- EXTRACTED INFORMATION:
--- START ---

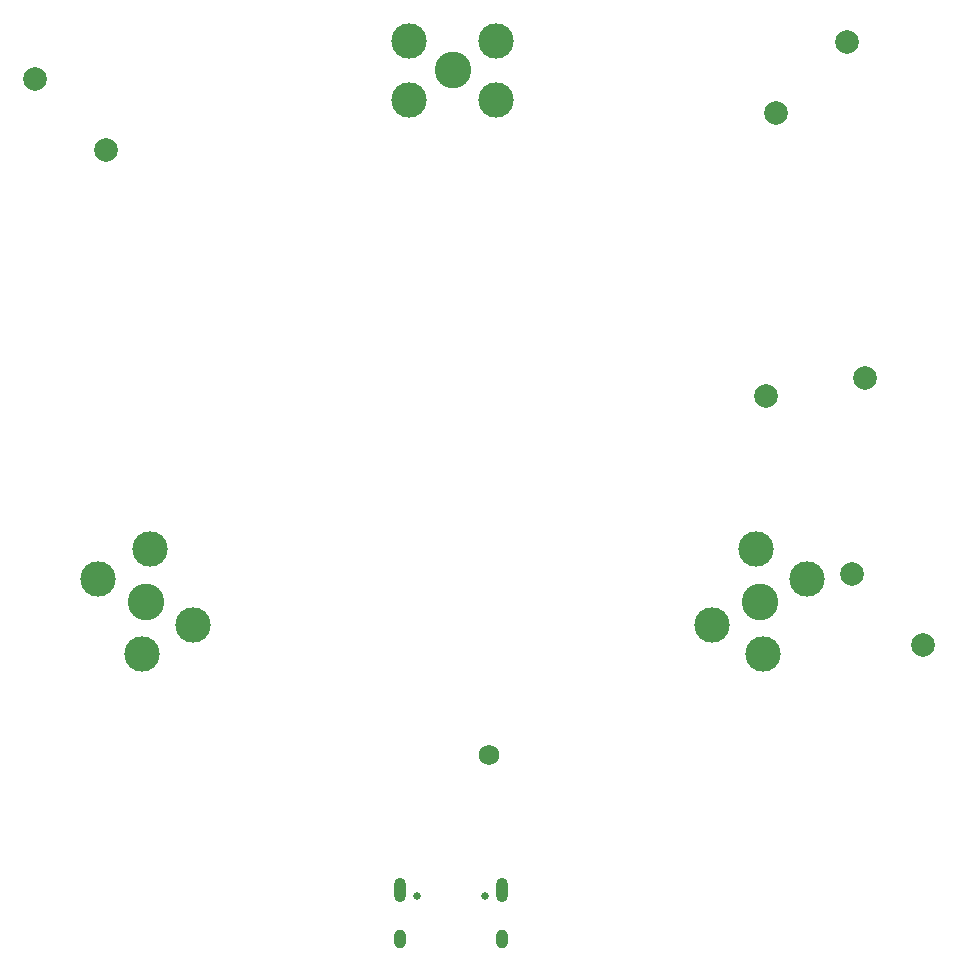
<source format=gts>
G04 #@! TF.GenerationSoftware,KiCad,Pcbnew,5.1.5+dfsg1-2build2*
G04 #@! TF.CreationDate,2020-07-22T02:43:12+02:00*
G04 #@! TF.ProjectId,camera-flash,63616d65-7261-42d6-966c-6173682e6b69,rev?*
G04 #@! TF.SameCoordinates,Original*
G04 #@! TF.FileFunction,Soldermask,Top*
G04 #@! TF.FilePolarity,Negative*
%FSLAX46Y46*%
G04 Gerber Fmt 4.6, Leading zero omitted, Abs format (unit mm)*
G04 Created by KiCad (PCBNEW 5.1.5+dfsg1-2build2) date 2020-07-22 02:43:12*
%MOMM*%
%LPD*%
G04 APERTURE LIST*
%ADD10C,2.000000*%
%ADD11C,3.000000*%
%ADD12C,3.100000*%
%ADD13O,1.000000X2.100000*%
%ADD14O,1.000000X1.600000*%
%ADD15C,0.650000*%
%ADD16C,1.750000*%
G04 APERTURE END LIST*
D10*
X139816117Y-118694291D03*
X133805709Y-112683883D03*
X134940498Y-96078438D03*
X126569632Y-97554447D03*
X70616117Y-76794291D03*
X64605709Y-70783883D03*
X127405709Y-73616117D03*
X133416117Y-67605709D03*
D11*
X73704936Y-119454294D03*
X70004936Y-113045706D03*
X74335064Y-110545706D03*
X78035064Y-116954294D03*
D12*
X74020000Y-115000000D03*
D11*
X129995064Y-113045706D03*
X126295064Y-119454294D03*
X121964936Y-116954294D03*
X125664936Y-110545706D03*
D12*
X125980000Y-115000000D03*
D11*
X96300000Y-67500000D03*
X103700000Y-67500000D03*
X103700000Y-72500000D03*
X96300000Y-72500000D03*
D12*
X100000000Y-70000000D03*
D13*
X104210000Y-139415000D03*
X95570000Y-139415000D03*
D14*
X104210000Y-143595000D03*
X95570000Y-143595000D03*
D15*
X97000000Y-139945000D03*
X102780000Y-139945000D03*
D16*
X103100000Y-128000000D03*
M02*

</source>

--- END ---

- THE PROBLEM:
Quote the material in full and exactly; do not carry over its pictures.

- OUTPUT BELOW:
<source format=gts>
G04 #@! TF.GenerationSoftware,KiCad,Pcbnew,5.1.5+dfsg1-2build2*
G04 #@! TF.CreationDate,2020-07-22T02:43:12+02:00*
G04 #@! TF.ProjectId,camera-flash,63616d65-7261-42d6-966c-6173682e6b69,rev?*
G04 #@! TF.SameCoordinates,Original*
G04 #@! TF.FileFunction,Soldermask,Top*
G04 #@! TF.FilePolarity,Negative*
%FSLAX46Y46*%
G04 Gerber Fmt 4.6, Leading zero omitted, Abs format (unit mm)*
G04 Created by KiCad (PCBNEW 5.1.5+dfsg1-2build2) date 2020-07-22 02:43:12*
%MOMM*%
%LPD*%
G04 APERTURE LIST*
%ADD10C,2.000000*%
%ADD11C,3.000000*%
%ADD12C,3.100000*%
%ADD13O,1.000000X2.100000*%
%ADD14O,1.000000X1.600000*%
%ADD15C,0.650000*%
%ADD16C,1.750000*%
G04 APERTURE END LIST*
D10*
X139816117Y-118694291D03*
X133805709Y-112683883D03*
X134940498Y-96078438D03*
X126569632Y-97554447D03*
X70616117Y-76794291D03*
X64605709Y-70783883D03*
X127405709Y-73616117D03*
X133416117Y-67605709D03*
D11*
X73704936Y-119454294D03*
X70004936Y-113045706D03*
X74335064Y-110545706D03*
X78035064Y-116954294D03*
D12*
X74020000Y-115000000D03*
D11*
X129995064Y-113045706D03*
X126295064Y-119454294D03*
X121964936Y-116954294D03*
X125664936Y-110545706D03*
D12*
X125980000Y-115000000D03*
D11*
X96300000Y-67500000D03*
X103700000Y-67500000D03*
X103700000Y-72500000D03*
X96300000Y-72500000D03*
D12*
X100000000Y-70000000D03*
D13*
X104210000Y-139415000D03*
X95570000Y-139415000D03*
D14*
X104210000Y-143595000D03*
X95570000Y-143595000D03*
D15*
X97000000Y-139945000D03*
X102780000Y-139945000D03*
D16*
X103100000Y-128000000D03*
M02*

</source>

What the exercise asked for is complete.